→ **What you should do**: Here are the records. Write out exactly the lines between the one holding "left ankle: (495, 595)" and the one holding "right elbow: (567, 147)", inclusive.

→ **Provided information**:
▶
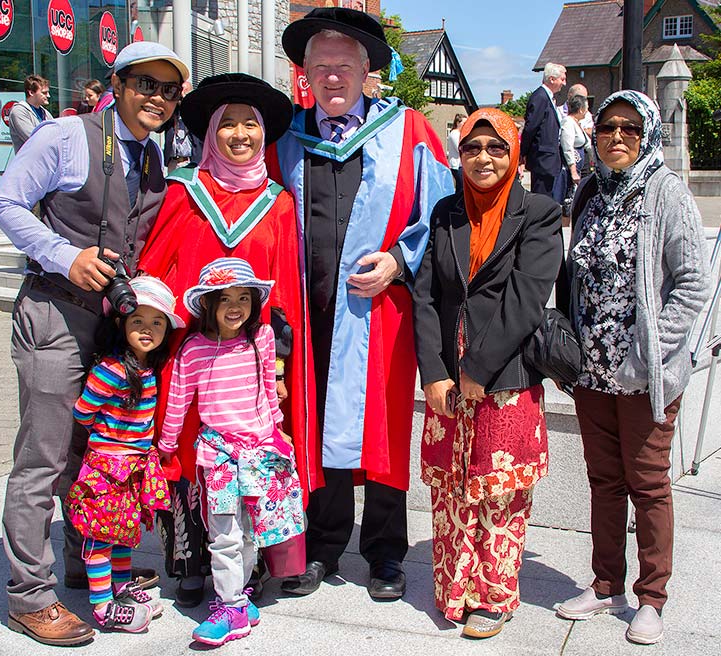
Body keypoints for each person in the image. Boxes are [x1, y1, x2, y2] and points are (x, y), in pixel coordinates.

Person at [0, 41, 187, 646]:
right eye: (145, 84)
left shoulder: (152, 156)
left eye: (168, 90)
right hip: (53, 311)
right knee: (42, 460)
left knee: (89, 455)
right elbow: (4, 202)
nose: (157, 98)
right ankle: (28, 593)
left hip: (106, 329)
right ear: (118, 84)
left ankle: (83, 561)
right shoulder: (66, 136)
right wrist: (63, 254)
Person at [270, 7, 454, 600]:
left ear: (366, 70)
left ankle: (384, 555)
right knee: (311, 423)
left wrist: (400, 262)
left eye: (343, 66)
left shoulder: (410, 132)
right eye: (320, 66)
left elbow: (440, 215)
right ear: (306, 73)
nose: (331, 77)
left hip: (383, 313)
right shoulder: (285, 139)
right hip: (306, 312)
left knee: (383, 428)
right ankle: (322, 547)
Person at [138, 73, 308, 608]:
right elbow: (154, 267)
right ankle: (190, 558)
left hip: (247, 358)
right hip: (190, 353)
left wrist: (277, 366)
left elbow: (282, 293)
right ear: (211, 133)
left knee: (249, 457)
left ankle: (251, 564)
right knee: (188, 452)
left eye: (251, 124)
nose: (241, 134)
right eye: (228, 124)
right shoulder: (184, 191)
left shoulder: (279, 203)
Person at [556, 90, 710, 645]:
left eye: (629, 128)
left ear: (647, 134)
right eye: (606, 128)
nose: (617, 137)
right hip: (592, 371)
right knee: (604, 481)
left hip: (645, 375)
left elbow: (693, 283)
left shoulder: (666, 193)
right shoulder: (590, 191)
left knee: (648, 483)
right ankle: (605, 585)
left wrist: (653, 350)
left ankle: (652, 596)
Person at [413, 108, 562, 639]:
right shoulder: (446, 212)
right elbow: (426, 295)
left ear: (513, 154)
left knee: (498, 491)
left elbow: (527, 296)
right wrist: (433, 370)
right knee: (451, 489)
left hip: (505, 377)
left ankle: (495, 595)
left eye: (495, 148)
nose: (483, 158)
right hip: (447, 380)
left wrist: (478, 367)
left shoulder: (539, 214)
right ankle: (455, 588)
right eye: (473, 148)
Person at [159, 257, 304, 646]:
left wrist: (278, 430)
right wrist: (167, 445)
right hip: (219, 456)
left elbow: (268, 392)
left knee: (251, 534)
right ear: (208, 304)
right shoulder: (193, 349)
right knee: (224, 533)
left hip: (259, 453)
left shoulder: (261, 338)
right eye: (225, 299)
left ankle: (238, 599)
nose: (236, 307)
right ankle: (230, 607)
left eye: (244, 297)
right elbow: (177, 400)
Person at [65, 277, 184, 632]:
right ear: (121, 324)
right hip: (106, 469)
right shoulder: (112, 370)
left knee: (123, 533)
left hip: (133, 468)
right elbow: (83, 411)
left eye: (157, 322)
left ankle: (121, 588)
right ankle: (103, 606)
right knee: (101, 537)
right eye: (138, 321)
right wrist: (109, 442)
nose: (147, 329)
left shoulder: (148, 370)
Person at [521, 62, 567, 200]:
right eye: (562, 79)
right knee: (541, 199)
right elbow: (531, 127)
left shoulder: (548, 98)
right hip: (543, 160)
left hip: (549, 160)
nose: (564, 83)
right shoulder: (540, 97)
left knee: (548, 199)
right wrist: (523, 153)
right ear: (552, 79)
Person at [560, 94, 592, 220]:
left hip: (583, 165)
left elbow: (587, 144)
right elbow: (567, 147)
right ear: (581, 109)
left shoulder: (577, 123)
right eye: (587, 108)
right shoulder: (568, 122)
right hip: (573, 166)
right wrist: (573, 171)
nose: (587, 111)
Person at [163, 81, 202, 172]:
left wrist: (188, 102)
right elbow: (158, 128)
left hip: (191, 162)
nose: (181, 97)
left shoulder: (196, 113)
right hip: (173, 162)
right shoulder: (172, 113)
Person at [9, 75, 53, 152]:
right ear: (31, 92)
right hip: (29, 163)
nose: (48, 96)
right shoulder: (19, 111)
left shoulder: (45, 113)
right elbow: (33, 139)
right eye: (44, 93)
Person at [447, 113, 466, 190]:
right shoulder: (455, 134)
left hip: (460, 165)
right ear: (458, 123)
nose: (465, 125)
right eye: (464, 123)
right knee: (462, 187)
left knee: (459, 187)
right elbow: (459, 148)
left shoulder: (459, 134)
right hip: (457, 165)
◀
→ **Exercise output**:
left ankle: (495, 595)
left eye: (495, 148)
nose: (483, 158)
right hip: (447, 380)
left wrist: (478, 367)
left shoulder: (539, 214)
right ankle: (455, 588)
right eye: (473, 148)
Person at [159, 257, 304, 646]:
left wrist: (278, 430)
right wrist: (167, 445)
right hip: (219, 456)
left elbow: (268, 392)
left knee: (251, 534)
right ear: (208, 304)
right shoulder: (193, 349)
right knee: (224, 533)
left hip: (259, 453)
left shoulder: (261, 338)
right eye: (225, 299)
left ankle: (238, 599)
nose: (236, 307)
right ankle: (230, 607)
left eye: (244, 297)
right elbow: (177, 400)
Person at [65, 277, 184, 632]:
right ear: (121, 324)
right hip: (106, 469)
right shoulder: (112, 370)
left knee: (123, 533)
left hip: (133, 468)
right elbow: (83, 411)
left eye: (157, 322)
left ankle: (121, 588)
right ankle: (103, 606)
right knee: (101, 537)
right eye: (138, 321)
right wrist: (109, 442)
nose: (147, 329)
left shoulder: (148, 370)
Person at [521, 62, 567, 200]:
right eye: (562, 79)
right knee: (541, 199)
right elbow: (531, 127)
left shoulder: (548, 98)
right hip: (543, 160)
left hip: (549, 160)
nose: (564, 83)
right shoulder: (540, 97)
left knee: (548, 199)
right wrist: (523, 153)
right ear: (552, 79)
Person at [560, 94, 592, 220]:
left hip: (583, 165)
left elbow: (587, 144)
right elbow: (567, 147)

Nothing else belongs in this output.